§ **Required work**
For this listing, the lines between the one holding "footstool: none [35,329,113,392]" and the one holding "fruit basket: none [804,663,1119,852]", inclusive, must be set down exactly.

§ **Task material**
╭──

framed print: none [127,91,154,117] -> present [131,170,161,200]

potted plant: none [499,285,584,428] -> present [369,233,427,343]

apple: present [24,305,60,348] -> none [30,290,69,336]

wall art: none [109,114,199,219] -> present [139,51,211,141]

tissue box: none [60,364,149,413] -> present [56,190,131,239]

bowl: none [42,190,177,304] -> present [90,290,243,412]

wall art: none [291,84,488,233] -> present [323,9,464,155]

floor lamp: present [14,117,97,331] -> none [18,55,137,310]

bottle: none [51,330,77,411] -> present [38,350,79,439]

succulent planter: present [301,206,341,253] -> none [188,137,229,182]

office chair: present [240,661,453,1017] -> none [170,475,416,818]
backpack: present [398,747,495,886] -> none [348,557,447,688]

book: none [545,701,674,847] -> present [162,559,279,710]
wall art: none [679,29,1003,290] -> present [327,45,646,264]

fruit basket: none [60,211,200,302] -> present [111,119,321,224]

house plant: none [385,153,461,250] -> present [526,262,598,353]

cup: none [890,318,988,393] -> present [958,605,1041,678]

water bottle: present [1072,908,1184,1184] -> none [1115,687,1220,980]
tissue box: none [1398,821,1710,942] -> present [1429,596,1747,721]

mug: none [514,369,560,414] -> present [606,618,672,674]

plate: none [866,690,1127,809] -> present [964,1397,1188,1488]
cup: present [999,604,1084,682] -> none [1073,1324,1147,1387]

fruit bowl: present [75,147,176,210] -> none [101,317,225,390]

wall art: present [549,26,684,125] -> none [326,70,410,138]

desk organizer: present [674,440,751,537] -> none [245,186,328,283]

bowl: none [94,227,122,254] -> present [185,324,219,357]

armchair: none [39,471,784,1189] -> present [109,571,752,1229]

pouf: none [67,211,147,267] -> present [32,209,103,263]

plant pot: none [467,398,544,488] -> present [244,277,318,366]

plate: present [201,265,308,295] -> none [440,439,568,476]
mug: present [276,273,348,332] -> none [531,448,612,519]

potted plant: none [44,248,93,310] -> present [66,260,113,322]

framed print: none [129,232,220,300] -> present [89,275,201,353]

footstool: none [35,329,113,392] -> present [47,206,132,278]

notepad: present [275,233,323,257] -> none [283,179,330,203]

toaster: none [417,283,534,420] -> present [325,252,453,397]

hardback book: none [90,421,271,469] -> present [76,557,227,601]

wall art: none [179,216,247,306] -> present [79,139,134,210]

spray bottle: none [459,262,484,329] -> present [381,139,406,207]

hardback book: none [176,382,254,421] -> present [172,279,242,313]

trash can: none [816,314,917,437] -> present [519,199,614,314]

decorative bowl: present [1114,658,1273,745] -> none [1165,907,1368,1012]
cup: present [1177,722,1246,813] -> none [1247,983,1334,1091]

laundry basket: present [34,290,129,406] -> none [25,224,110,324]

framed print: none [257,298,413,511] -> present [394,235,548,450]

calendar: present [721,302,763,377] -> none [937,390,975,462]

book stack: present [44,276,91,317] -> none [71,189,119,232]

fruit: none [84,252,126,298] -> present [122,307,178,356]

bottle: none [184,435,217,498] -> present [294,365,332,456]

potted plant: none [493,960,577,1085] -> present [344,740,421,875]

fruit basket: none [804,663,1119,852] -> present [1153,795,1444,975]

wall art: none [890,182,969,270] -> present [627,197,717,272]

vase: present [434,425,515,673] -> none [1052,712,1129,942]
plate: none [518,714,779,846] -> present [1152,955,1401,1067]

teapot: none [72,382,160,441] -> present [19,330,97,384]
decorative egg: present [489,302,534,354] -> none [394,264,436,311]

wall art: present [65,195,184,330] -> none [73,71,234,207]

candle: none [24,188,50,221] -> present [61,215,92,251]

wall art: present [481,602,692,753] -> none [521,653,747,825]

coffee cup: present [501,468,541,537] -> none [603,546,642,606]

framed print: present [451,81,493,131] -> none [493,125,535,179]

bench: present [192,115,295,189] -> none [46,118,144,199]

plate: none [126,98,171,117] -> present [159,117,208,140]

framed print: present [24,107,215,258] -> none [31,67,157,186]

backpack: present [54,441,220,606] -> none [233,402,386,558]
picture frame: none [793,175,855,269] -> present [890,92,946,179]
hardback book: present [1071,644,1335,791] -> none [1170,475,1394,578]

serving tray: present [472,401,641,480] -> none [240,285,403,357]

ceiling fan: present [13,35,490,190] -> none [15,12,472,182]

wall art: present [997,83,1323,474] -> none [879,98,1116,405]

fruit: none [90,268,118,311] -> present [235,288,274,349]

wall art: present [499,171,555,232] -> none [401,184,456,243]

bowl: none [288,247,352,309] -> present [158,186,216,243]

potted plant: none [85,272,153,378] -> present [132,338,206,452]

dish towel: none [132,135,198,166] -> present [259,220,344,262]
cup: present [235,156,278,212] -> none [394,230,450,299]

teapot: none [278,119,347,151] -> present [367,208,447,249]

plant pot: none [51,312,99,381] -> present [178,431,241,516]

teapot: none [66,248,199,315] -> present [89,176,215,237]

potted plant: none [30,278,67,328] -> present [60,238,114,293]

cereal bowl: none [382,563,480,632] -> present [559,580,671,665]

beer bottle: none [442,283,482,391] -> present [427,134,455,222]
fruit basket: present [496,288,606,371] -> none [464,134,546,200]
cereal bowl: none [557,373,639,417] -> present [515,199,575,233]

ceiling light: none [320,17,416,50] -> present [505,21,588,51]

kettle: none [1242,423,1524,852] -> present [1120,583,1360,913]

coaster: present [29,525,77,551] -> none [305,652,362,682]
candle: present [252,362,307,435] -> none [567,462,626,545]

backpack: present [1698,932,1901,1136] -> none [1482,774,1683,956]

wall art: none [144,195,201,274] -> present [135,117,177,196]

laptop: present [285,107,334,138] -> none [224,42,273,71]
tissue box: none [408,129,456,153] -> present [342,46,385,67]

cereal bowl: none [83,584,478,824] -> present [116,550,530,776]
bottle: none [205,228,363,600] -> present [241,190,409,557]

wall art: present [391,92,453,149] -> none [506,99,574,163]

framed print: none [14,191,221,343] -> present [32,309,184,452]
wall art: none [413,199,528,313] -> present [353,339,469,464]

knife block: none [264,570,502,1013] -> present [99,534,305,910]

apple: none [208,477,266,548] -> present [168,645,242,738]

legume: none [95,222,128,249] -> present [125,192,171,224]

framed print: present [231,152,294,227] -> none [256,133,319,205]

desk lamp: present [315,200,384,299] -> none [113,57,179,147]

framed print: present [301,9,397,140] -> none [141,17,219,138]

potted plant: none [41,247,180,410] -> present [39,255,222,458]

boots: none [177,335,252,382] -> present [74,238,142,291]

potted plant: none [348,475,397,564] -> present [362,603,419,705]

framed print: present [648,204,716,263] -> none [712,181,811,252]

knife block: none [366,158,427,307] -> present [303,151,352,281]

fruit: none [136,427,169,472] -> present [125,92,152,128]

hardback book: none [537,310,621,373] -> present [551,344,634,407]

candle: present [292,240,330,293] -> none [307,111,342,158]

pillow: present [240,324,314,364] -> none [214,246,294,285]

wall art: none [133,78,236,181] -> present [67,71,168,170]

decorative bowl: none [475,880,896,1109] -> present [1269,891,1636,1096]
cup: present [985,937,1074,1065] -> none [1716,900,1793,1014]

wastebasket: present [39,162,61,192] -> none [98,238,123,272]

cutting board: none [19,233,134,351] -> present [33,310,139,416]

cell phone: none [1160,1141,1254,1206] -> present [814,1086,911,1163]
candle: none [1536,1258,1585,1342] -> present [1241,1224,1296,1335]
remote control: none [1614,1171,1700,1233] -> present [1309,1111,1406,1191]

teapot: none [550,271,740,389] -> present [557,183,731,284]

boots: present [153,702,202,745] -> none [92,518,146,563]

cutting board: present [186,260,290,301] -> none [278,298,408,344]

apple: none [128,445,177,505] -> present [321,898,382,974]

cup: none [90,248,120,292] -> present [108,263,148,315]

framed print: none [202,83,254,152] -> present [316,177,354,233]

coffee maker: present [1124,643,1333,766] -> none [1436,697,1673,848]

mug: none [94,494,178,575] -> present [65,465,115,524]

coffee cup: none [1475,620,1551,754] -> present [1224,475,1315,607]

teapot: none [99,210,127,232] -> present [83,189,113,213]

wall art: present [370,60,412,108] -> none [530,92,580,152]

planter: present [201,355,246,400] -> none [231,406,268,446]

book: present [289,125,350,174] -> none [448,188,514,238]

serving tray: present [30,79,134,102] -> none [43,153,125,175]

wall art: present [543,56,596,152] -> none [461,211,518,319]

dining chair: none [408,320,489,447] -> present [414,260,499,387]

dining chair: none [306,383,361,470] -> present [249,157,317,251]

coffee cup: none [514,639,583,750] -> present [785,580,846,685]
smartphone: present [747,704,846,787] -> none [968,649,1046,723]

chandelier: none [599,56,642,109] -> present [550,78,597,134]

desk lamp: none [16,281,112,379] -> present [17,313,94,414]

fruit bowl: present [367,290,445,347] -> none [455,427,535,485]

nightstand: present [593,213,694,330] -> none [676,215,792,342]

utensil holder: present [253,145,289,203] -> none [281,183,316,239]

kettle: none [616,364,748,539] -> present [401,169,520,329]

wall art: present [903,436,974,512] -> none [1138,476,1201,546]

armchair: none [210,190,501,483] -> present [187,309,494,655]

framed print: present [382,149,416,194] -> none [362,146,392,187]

╰──

§ **The answer**
footstool: none [35,329,113,392] -> present [47,206,132,278]

notepad: present [275,233,323,257] -> none [283,179,330,203]

toaster: none [417,283,534,420] -> present [325,252,453,397]

hardback book: none [90,421,271,469] -> present [76,557,227,601]

wall art: none [179,216,247,306] -> present [79,139,134,210]

spray bottle: none [459,262,484,329] -> present [381,139,406,207]

hardback book: none [176,382,254,421] -> present [172,279,242,313]

trash can: none [816,314,917,437] -> present [519,199,614,314]

decorative bowl: present [1114,658,1273,745] -> none [1165,907,1368,1012]
cup: present [1177,722,1246,813] -> none [1247,983,1334,1091]

laundry basket: present [34,290,129,406] -> none [25,224,110,324]

framed print: none [257,298,413,511] -> present [394,235,548,450]

calendar: present [721,302,763,377] -> none [937,390,975,462]

book stack: present [44,276,91,317] -> none [71,189,119,232]

fruit: none [84,252,126,298] -> present [122,307,178,356]

bottle: none [184,435,217,498] -> present [294,365,332,456]

potted plant: none [493,960,577,1085] -> present [344,740,421,875]

fruit basket: none [804,663,1119,852] -> present [1153,795,1444,975]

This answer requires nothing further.